Transcribed page contents:
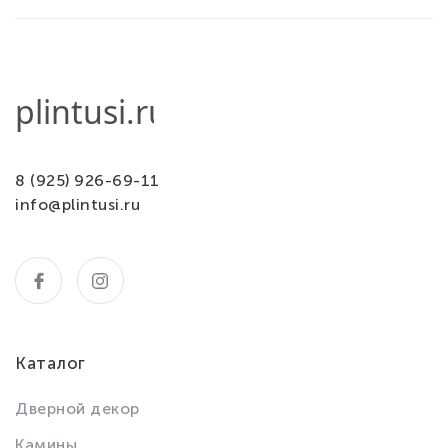
8 (925) 926-69-11
info@plintusi.ru
Каталог
Дверной декор
Камины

*Exercise*
The copy you produce must match the entries above exactly, except that it has no pictures.

*The answer*
8 (925) 926-69-11
info@plintusi.ru
Каталог
Дверной декор
Камины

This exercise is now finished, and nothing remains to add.